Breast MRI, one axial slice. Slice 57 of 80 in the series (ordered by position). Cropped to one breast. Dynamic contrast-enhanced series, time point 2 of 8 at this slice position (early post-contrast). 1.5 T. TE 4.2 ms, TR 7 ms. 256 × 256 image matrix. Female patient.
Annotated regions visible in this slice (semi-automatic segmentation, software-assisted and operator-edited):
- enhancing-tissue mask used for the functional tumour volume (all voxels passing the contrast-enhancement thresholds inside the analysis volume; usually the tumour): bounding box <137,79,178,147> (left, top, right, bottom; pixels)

...

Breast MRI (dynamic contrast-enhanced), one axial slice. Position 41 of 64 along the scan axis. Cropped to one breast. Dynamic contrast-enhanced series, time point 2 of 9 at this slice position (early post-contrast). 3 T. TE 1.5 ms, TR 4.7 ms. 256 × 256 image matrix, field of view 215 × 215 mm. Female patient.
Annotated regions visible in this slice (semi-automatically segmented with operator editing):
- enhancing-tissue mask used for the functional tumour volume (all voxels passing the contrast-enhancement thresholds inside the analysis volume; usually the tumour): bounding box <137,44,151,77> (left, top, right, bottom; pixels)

--

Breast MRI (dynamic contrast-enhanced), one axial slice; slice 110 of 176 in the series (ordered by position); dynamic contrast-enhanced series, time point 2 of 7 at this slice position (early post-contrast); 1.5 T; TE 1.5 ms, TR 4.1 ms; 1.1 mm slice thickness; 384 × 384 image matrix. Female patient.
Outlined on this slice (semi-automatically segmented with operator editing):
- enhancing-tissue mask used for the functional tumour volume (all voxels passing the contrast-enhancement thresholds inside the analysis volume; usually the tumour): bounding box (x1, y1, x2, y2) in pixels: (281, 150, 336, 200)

_Exercise_. Transcribe the records above exactly, beginning at the line that contains "Breast MRI (dynamic contrast-enhanced), one axial slice;" and ending with the line that contains "150, 336, 200)", both included, and nothing else.

_The completed task_.
Breast MRI (dynamic contrast-enhanced), one axial slice; slice 110 of 176 in the series (ordered by position); dynamic contrast-enhanced series, time point 2 of 7 at this slice position (early post-contrast); 1.5 T; TE 1.5 ms, TR 4.1 ms; 1.1 mm slice thickness; 384 × 384 image matrix. Female patient.
Outlined on this slice (semi-automatically segmented with operator editing):
- enhancing-tissue mask used for the functional tumour volume (all voxels passing the contrast-enhancement thresholds inside the analysis volume; usually the tumour): bounding box (x1, y1, x2, y2) in pixels: (281, 150, 336, 200)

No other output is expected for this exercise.